A new integrable structure associated to the Camassa-Holm peakons

The authors have implemented relevant modifications on the manuscript following the reports on the first version. In particular, they now discuss the r-matrix formulation with spectral parameter and added a useful parametrisation of the latter in terms of hyperbolic functions.

In my opinion, this paper is clearly written and presents interesting new results on the integrable structure of peakon-type solutions of the Camassa-Holm equation. I am therefore happy to recommend it for publication in SciPost Physics.

I indicate in the "Requested changes" section a few points which I think are typos. They should be checked by the authors and, if needed, corrected in the final version of the manuscript.
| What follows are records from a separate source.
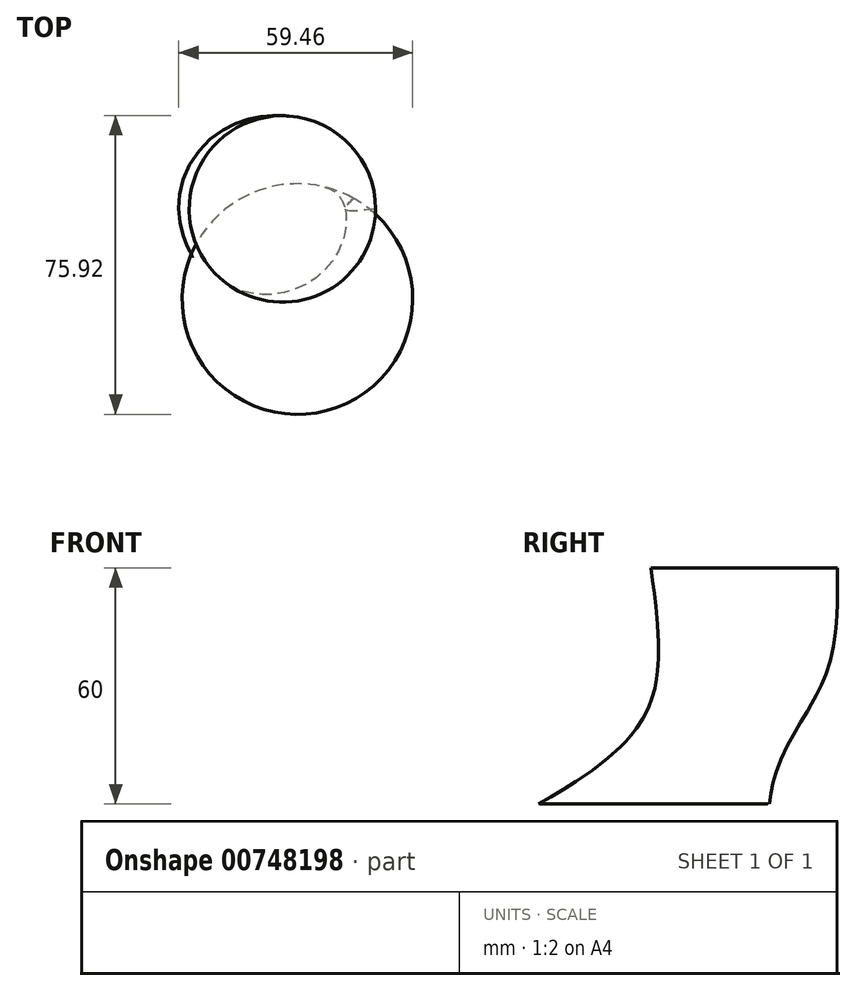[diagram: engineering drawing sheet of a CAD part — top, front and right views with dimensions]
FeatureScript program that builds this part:
annotation { "Feature Type Name" : "Feature", "Feature Type Description" : "" }
export const myFeature = defineFeature(function(context is Context, id is Id, definition is map)
    precondition{}
    {
        {
            var Q0;
            Q0=qCreatedBy(makeId("Top.planeOp"),FACE);
            cPlane(context, id + "F0", {"entities" : qUnion([Q0]), "cplaneType" : CPlaneType.OFFSET, "offset" : 30 * mm, "width" : 150 * mm, "height" : 150 * mm});
        }
        {
            var Q0;
            Q0=qCreatedBy(id+"F0.planeOp",FACE);
            cPlane(context, id + "F1", {"entities" : qUnion([Q0]), "cplaneType" : CPlaneType.OFFSET, "offset" : 30 * mm, "width" : 150 * mm, "height" : 150 * mm});
        }
        {
            var Q0;
            Q0=qCreatedBy(makeId("Top.planeOp"),FACE);
            var sketch = newSketch(context, id + "F2", { "sketchPlane" : qUnion([Q0])});
            skCircle(sketch, "E0", {"center": v(-9.1, 14.3) * mm, "radius": 29.29 * mm});
            skSolve(sketch);
        }
        {
            var Q0;
            Q0=qCreatedBy(id+"F0.planeOp",FACE);
            var sketch = newSketch(context, id + "F3", { "sketchPlane" : qUnion([Q0])});
            skCircle(sketch, "E1", {"center": v(-17.57, 35.67) * mm, "radius": 21.04 * mm});
            skSolve(sketch);
        }
        {
            var Q0;
            Q0=qCreatedBy(id+"F1.planeOp",FACE);
            var sketch = newSketch(context, id + "F4", { "sketchPlane" : qUnion([Q0])});
            skCircle(sketch, "E2", {"center": v(-12.9, 37.19) * mm, "radius": 23.67 * mm});
            skSolve(sketch);
        }
        {
            var Q0;
            Q0=makeQuery(id+"F4.imprint","IMPRINT",FACE,{"disambiguationData":[TD([[makeQuery(id+"F4.imprint","IMPRINT",EDGE,{"derivedFrom":sQuery(id+"F4.wireOp",EDGE,"E2")}),1.0]])]});
            var Q1;
            Q1=makeQuery(id+"F3.imprint","IMPRINT",FACE,{"disambiguationData":[TD([[makeQuery(id+"F3.imprint","IMPRINT",EDGE,{"derivedFrom":sQuery(id+"F3.wireOp",EDGE,"E1")}),1.0]])]});
            var Q2;
            Q2=makeQuery(id+"F2.imprint","IMPRINT",FACE,{"disambiguationData":[TD([[makeQuery(id+"F2.imprint","IMPRINT",EDGE,{"derivedFrom":sQuery(id+"F2.wireOp",EDGE,"E0")}),1.0]])]});
            loft(context, id + "F5", {"sheetProfilesArray" : [{ "sheetProfileEntities" : qUnion([Q0]) }, { "sheetProfileEntities" : qUnion([Q1]) }, { "sheetProfileEntities" : qUnion([Q2]) }]});
        }
    });
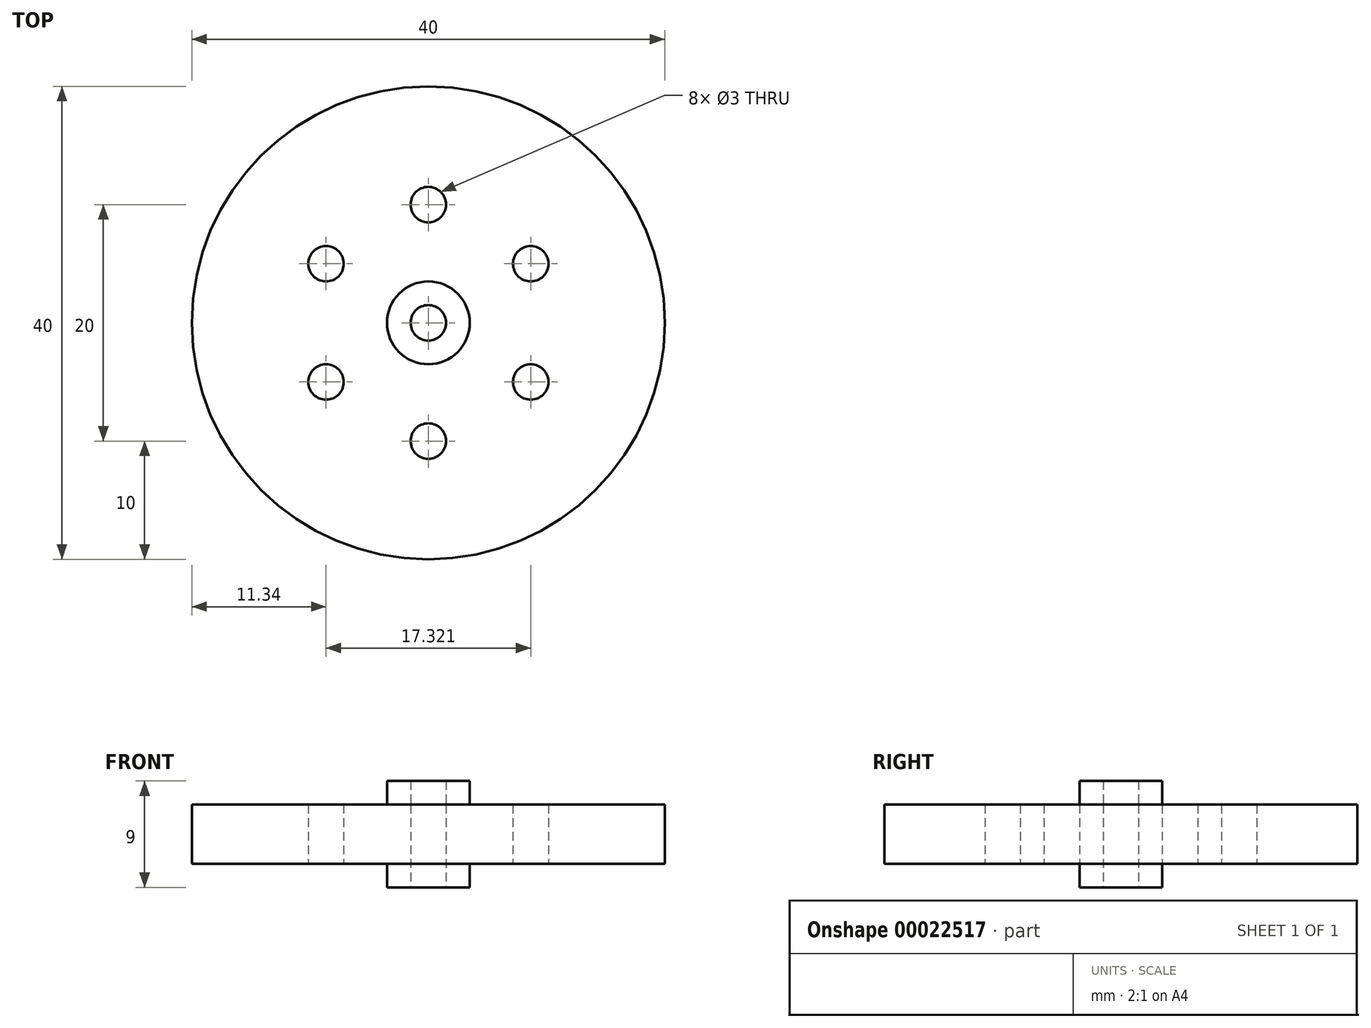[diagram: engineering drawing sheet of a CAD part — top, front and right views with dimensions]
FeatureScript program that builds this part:
annotation { "Feature Type Name" : "Feature", "Feature Type Description" : "" }
export const myFeature = defineFeature(function(context is Context, id is Id, definition is map)
    precondition{}
    {
        {
            var Q0;
            Q0=qCreatedBy(makeId("Top.planeOp"),FACE);
            var sketch = newSketch(context, id + "F0", { "sketchPlane" : qUnion([Q0])});
            skCircle(sketch, "E0", {"center": v(0, 0) * mm, "radius": 20 * mm});
            skLineSegment(sketch, "E1", {"start": v(0, 0) * mm, "end": v(0, 10) * mm});
            skCircle(sketch, "E2", {"center": v(0, 10) * mm, "radius": 1.5 * mm});
            skCircle(sketch, "E3.1.0", {"center": v(-8.66, 5) * mm, "radius": 1.5 * mm});
            skCircle(sketch, "E3.2.0", {"center": v(-8.66, -5) * mm, "radius": 1.5 * mm});
            skCircle(sketch, "E3.3.0", {"center": v(0, -10) * mm, "radius": 1.5 * mm});
            skCircle(sketch, "E3.4.0", {"center": v(8.66, -5) * mm, "radius": 1.5 * mm});
            skCircle(sketch, "E3.5.0", {"center": v(8.66, 5) * mm, "radius": 1.5 * mm});
            skCircle(sketch, "E4", {"center": v(0, 0) * mm, "radius": 1.5 * mm});
            skSolve(sketch);
        }
        {
            var Q0;
            Q0=qSketchRegion(id+"F0",true);
            extrude(context, id + "F1", {"entities" : qUnion([Q0]), "depth" : 5 * mm});
        }
        {
            var Q0;
            Q0=makeQuery(id+"F1.opExtrude","SWEPT_BODY",BODY,{"disambiguationData":[OSD([sQuery(id+"F0.wireOp",EDGE,"E0")])]});
            transform(context, id + "F2", {"entities" : qUnion([Q0]), "transformType" : TransformType.TRANSLATION_3D, "dx" : 0 * mm, "dy" : 0 * mm, "dz" : 0 * mm, "makeCopy" : true});
        }
        {
            var Q0;
            Q0=makeQuery(id+"F2.opPattern","COPY",BODY,{"derivedFrom":makeQuery(id+"F1.opExtrude","SWEPT_BODY",BODY,{"disambiguationData":[OSD([sQuery(id+"F0.wireOp",EDGE,"E0")])]}),"instanceName":"1"});
            transform(context, id + "F3", {"entities" : qUnion([Q0]), "transformType" : TransformType.TRANSLATION_3D, "dx" : 0 * mm, "dy" : 0 * mm, "dz" : 0 * mm, "makeCopy" : true});
        }
        {
            var Q0;
            Q0=makeQuery(id+"F3.opPattern","COPY",FACE,{"derivedFrom":makeQuery(id+"F2.opPattern","COPY",FACE,{"derivedFrom":makeQuery(id+"F1.opExtrude","CAP_FACE",FACE,{"disambiguationData":[OSD([sQuery(id+"F0.wireOp",EDGE,"E0"),sQuery(id+"F0.wireOp",EDGE,"E2"),sQuery(id+"F0.wireOp",EDGE,"E3.1.0"),sQuery(id+"F0.wireOp",EDGE,"E3.2.0"),sQuery(id+"F0.wireOp",EDGE,"E3.3.0"),sQuery(id+"F0.wireOp",EDGE,"E3.4.0"),sQuery(id+"F0.wireOp",EDGE,"E3.5.0")])],"isStart":false}),"instanceName":"1"}),"instanceName":"1"});
            var sketch = newSketch(context, id + "F4", { "sketchPlane" : qUnion([Q0])});
            skSolve(sketch);
        }
        {
            var Q0;
            Q0=makeQuery(id+"F4.imprint","IMPRINT",FACE,{"disambiguationData":[TD([[makeQuery(id+"F4.imprint","IMPRINT",EDGE,{"derivedFrom":makeQuery(id+"F3.opPattern","COPY",EDGE,{"derivedFrom":makeQuery(id+"F2.opPattern","COPY",EDGE,{"derivedFrom":makeQuery(id+"F1.opExtrude","CAP_EDGE",EDGE,{"disambiguationData":[OSD([sQuery(id+"F0.wireOp",EDGE,"E0")])],"isStart":false}),"instanceName":"1"}),"instanceName":"1"})}),1.0]])]});
            var sketch = newSketch(context, id + "F5", { "sketchPlane" : qUnion([Q0])});
            skCircle(sketch, "E5", {"center": v(0, 0) * mm, "radius": 3.5 * mm});
            skSolve(sketch);
        }
        {
            var Q0;
            Q0=makeQuery(id+"F5.imprint","IMPRINT",FACE,{"disambiguationData":[TD([[makeQuery(id+"F5.imprint","IMPRINT",EDGE,{"derivedFrom":sQuery(id+"F5.wireOp",EDGE,"E5")}),1.0]])]});
            var Q1;
            Q1=sQuery(id+"F0.wireOp",EDGE,"E4");
            var Q2;
            Q2=sQuery(id+"F5.wireOp",EDGE,"E5");
            extrude(context, id + "F6", {"entities" : qUnion([Q0]), "surfaceEntities" : qUnion([Q1, Q2]), "depth" : 2 * mm});
        }
        {
            var Q0;
            Q0=makeQuery(id+"F0.imprint","IMPRINT",FACE,{"disambiguationData":[TD([[makeQuery(id+"F0.imprint","IMPRINT",EDGE,{"derivedFrom":sQuery(id+"F0.wireOp",EDGE,"E0")}),1.0]])]});
            var sketch = newSketch(context, id + "F7", { "sketchPlane" : qUnion([Q0])});
            skCircle(sketch, "E6", {"center": v(0, 0) * mm, "radius": 3.5 * mm});
            skSolve(sketch);
        }
        {
            var Q0;
            Q0=makeQuery(id+"F7.imprint","IMPRINT",FACE,{"disambiguationData":[TD([[makeQuery(id+"F7.imprint","IMPRINT",EDGE,{"derivedFrom":sQuery(id+"F7.wireOp",EDGE,"E6")}),1.0]])]});
            var Q1;
            Q1=sQuery(id+"F7.wireOp",EDGE,"E6");
            extrude(context, id + "F8", {"entities" : qUnion([Q0]), "operationType" : NewBodyOperationType.ADD, "surfaceEntities" : qUnion([Q1]), "oppositeDirection" : true, "depth" : 2 * mm});
        }
    });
However, these are minors points and in my opinion they do not require another refereeing step before publishing.

1- Mainly, it seems to me that there is a typo in the expression (4.22) of the r-matrix in terms of hyperbolic functions, changing a sign and some "cosh" into "sinh":
\[ r_{12}(z_1,z_2) = - \Gamma_{12} + \frac{\cosh(z_1)+\cosh(z_2)}{\sinh(z_1)-\sinh(z_2) } \left(\alpha \sinh(z_2)-\frac{\gamma}{2}\right)\Pi \]
\[+ \frac{\cosh(z_1)-\cosh(z_2)}{\sinh(z_1)-\sinh(z_2) } \left(\alpha \sinh(z_2)-\frac{\gamma}{2}\right)\Pi^t + \alpha\cosh(z_2) (\Pi-\Pi^t) \]

2- After (2.22), $\text{Tr}_2(\Pi)$ should be $\mathbb{I}_{N}$ instead of $\mathbb{I}_{N^2}$.

3- It seems to me that (2.23) and (2.24) are now the same and that (2.23) should have a term $[\Pi^t,A_2]$, as it is before using the property $[\Pi^t,M_2]=[\Pi^t,M^t_1]$. Moreover, I'm not sure this property was used to derive (2.26) from (2.25), but rather the next step (2.27).

4- Before (2.28), I think there is a $\lambda$ missing in $[\Pi^t,\bar{L}_1-\bar{L}_2] = 2\lambda [\Pi^t,A_1]$.

The authors successfully improved the manuscript in the revised version. So I am happy to recommend its publication in Sci. Post.